What AI Governance Looks Like in Practice
AI governance doesn’t have to be complicated, but it does need to be intentional. It starts with ownership. Clear accountability for how AI tools are evaluated, approved, and monitored matters. The organizations doing this well bring clinical leaders, information technology (IT), compliance, and operations together, rather than treating AI as a standalone technology initiative. In practice, an effective AI governance program typically includes:
- Data quality and lineage: If the underlying data is unreliable or poorly understood, results will be too.
- Transparency for end users: Clinicians don’t need to understand every line of code, but they should know what a tool is designed to do, what data it uses, and where it tends to struggle.
- Bias and equity monitoring: Models can reinforce disparities if no one is looking for them.
- Ongoing performance monitoring: AI is not a “set it and forget it” investment. Models change, data evolves, and performance can drift, so governance should include regular check-ins to confirm tools are still performing as intended.

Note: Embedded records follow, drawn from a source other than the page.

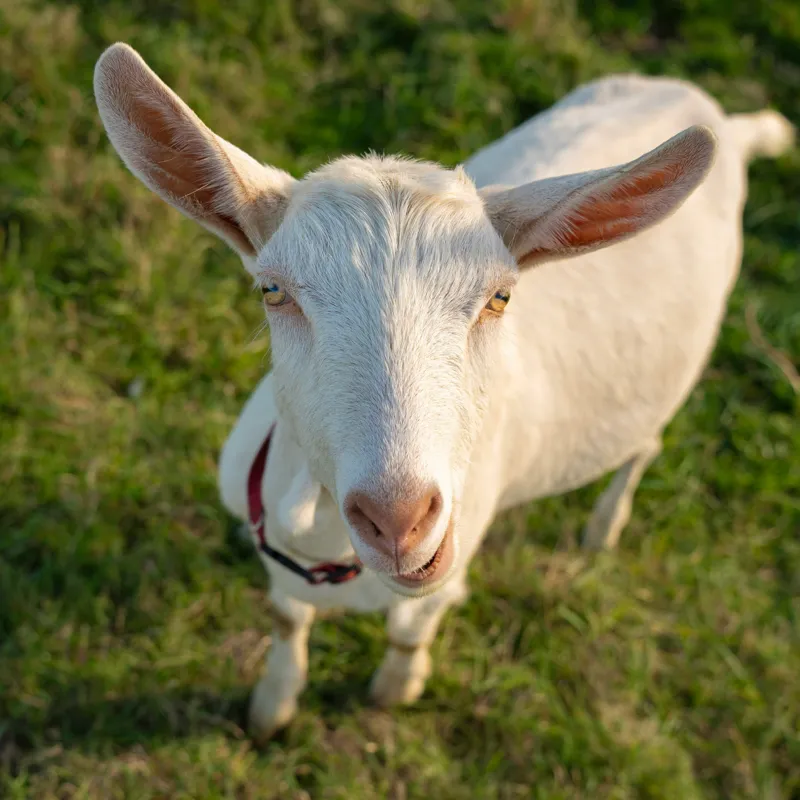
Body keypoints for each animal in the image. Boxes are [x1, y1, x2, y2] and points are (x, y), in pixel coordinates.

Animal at [94, 43, 794, 743]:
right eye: (273, 291)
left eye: (499, 297)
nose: (398, 518)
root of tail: (724, 122)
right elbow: (287, 618)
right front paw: (272, 707)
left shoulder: (448, 569)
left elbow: (411, 628)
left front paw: (395, 690)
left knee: (645, 445)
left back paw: (604, 528)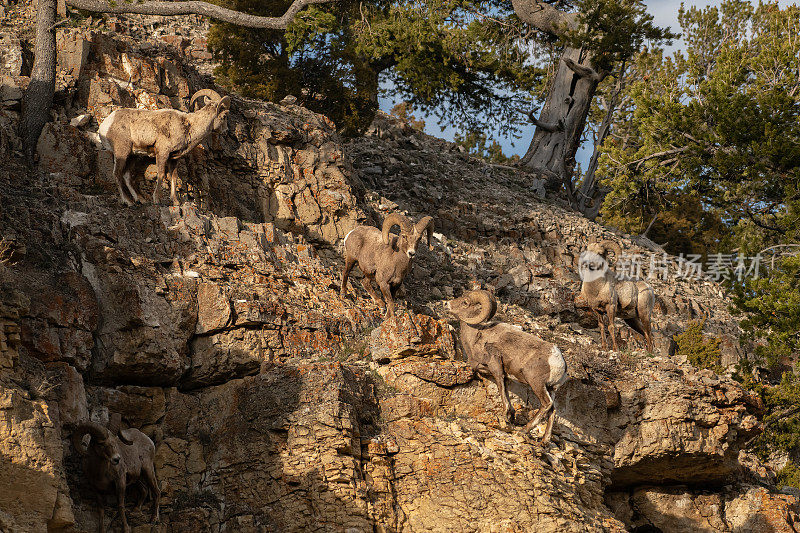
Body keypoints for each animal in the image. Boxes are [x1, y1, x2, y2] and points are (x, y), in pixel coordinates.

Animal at [96, 89, 231, 206]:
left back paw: (140, 200)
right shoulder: (162, 153)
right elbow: (161, 174)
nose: (225, 131)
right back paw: (128, 202)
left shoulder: (174, 158)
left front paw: (176, 202)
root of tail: (105, 125)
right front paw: (157, 200)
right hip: (122, 153)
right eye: (224, 116)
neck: (188, 126)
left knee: (127, 176)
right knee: (117, 174)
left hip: (133, 155)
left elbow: (173, 178)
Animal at [446, 288, 564, 442]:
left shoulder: (495, 365)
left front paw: (506, 414)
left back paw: (524, 430)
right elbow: (505, 389)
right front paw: (511, 415)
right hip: (551, 389)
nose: (447, 304)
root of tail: (559, 362)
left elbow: (500, 385)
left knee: (546, 404)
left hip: (537, 384)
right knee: (553, 410)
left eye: (465, 302)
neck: (477, 336)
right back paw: (544, 441)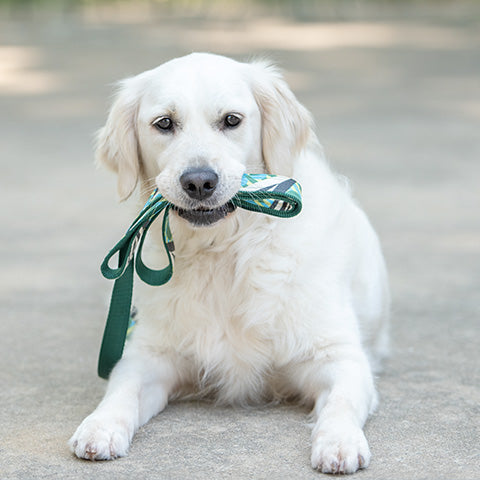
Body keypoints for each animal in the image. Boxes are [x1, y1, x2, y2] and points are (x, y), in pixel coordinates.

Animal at [68, 54, 390, 474]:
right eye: (164, 123)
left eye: (231, 120)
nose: (199, 181)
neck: (224, 253)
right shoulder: (150, 354)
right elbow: (121, 389)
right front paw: (99, 426)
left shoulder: (337, 354)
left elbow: (342, 400)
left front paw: (339, 442)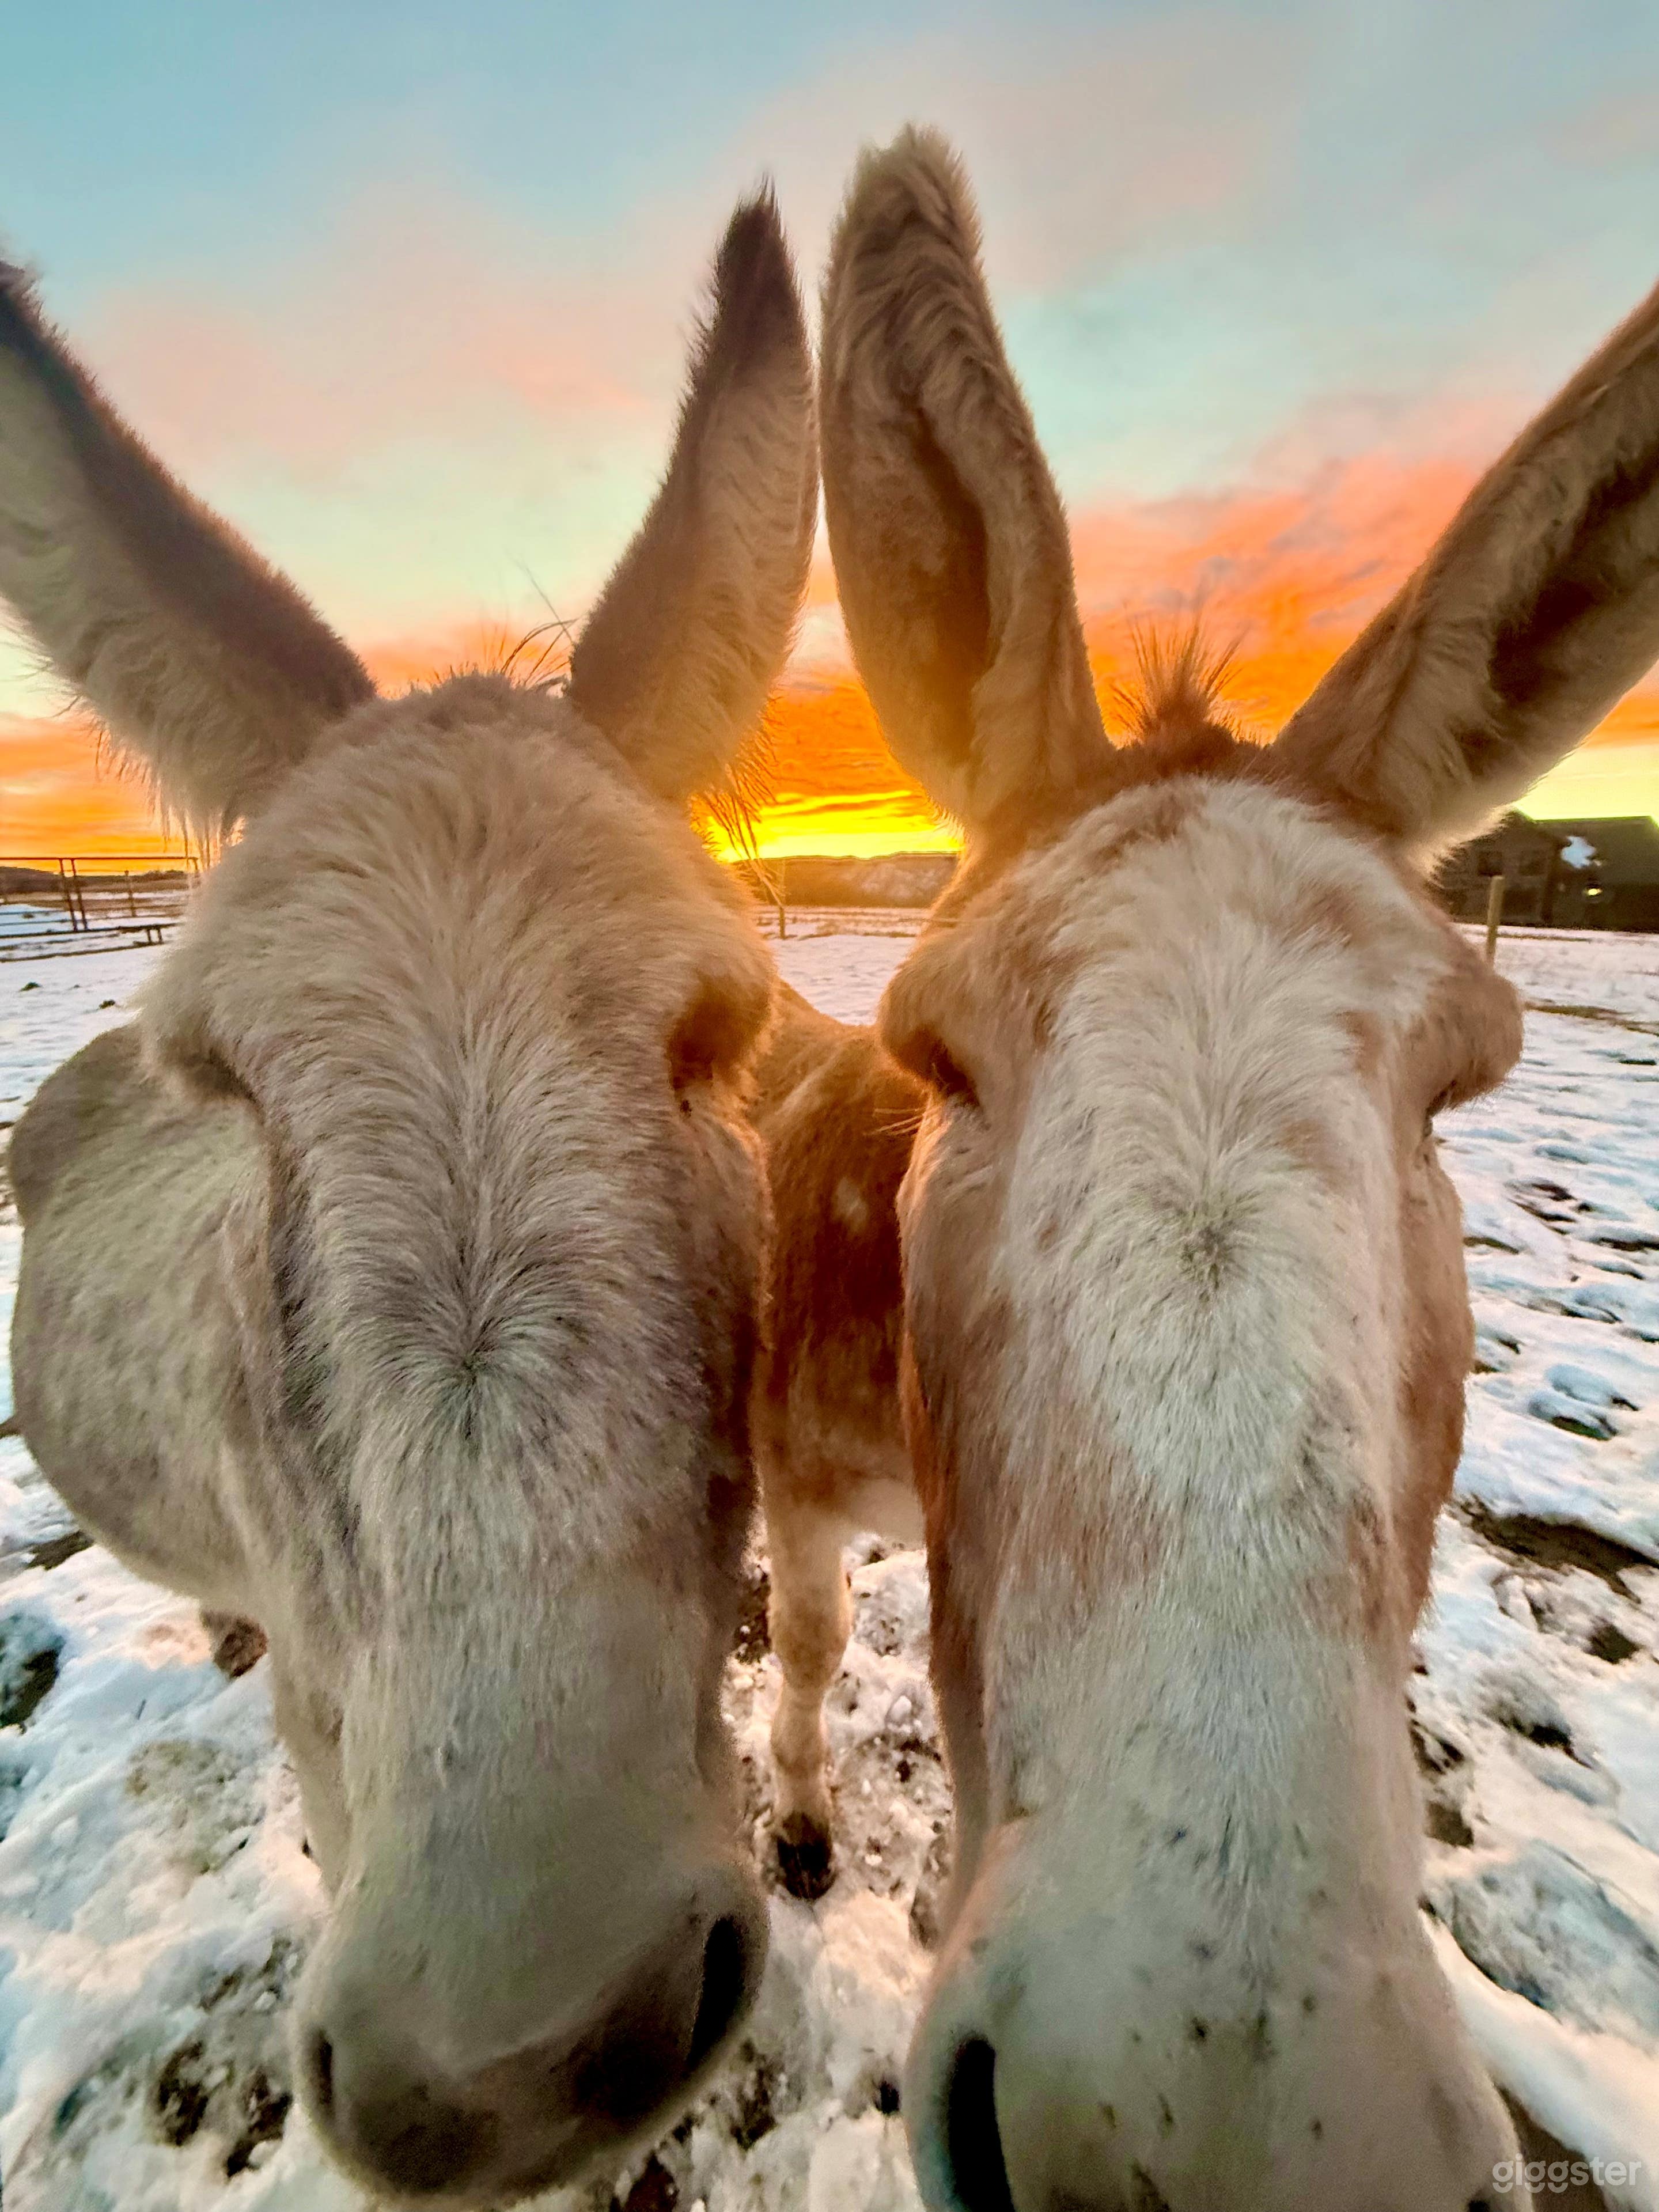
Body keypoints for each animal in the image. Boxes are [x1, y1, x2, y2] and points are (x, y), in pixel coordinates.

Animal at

Enabling Innovation, Not Blocking It
A common concern I hear is that governance will slow teams down. Often, the opposite happens. When organizations put structure around how AI is reviewed and deployed, it reduces uncertainty. Teams know the process, understand expectations, and can move forward with more confidence. It can also build trust with clinicians and, over time, with patients. The organizations that struggle most are usually the ones trying to retrofit governance after AI is already widespread, which is a much harder path.
Leadership Sets the Tone
This can’t be delegated entirely to IT or data science teams. Executive leadership and boards need to be involved, not in the technical details, but in setting priorities and expectations. Defining the problem is key. I like to call it falling in love with the problem. Don’t chase the newest tools. Ask: What problem are we trying to solve with AI? Where are we willing to take risks, and where are we not? How will we measure success? Those leadership questions shape what comes next, and they influence the value the organization may get from its AI investments.
What Comes Next
AI use is continuing to expand across healthcare, and with that comes more attention from regulators and more scrutiny from patients and clinicians. Organizations that put governance in place early may be better positioned to scale responsibly, manage risk, and build confidence in how these tools are used.
As you scale, a focused governance check or AI Algorithmic Impact Assessment can help translate intent into day-to-day execution: confirm who owns key decisions, how models are monitored for drift and bias, and what “good” looks like in real workflows. At the end of the day, AI isn’t the story; better care and better experiences for patients are. Governance helps keep the focus there.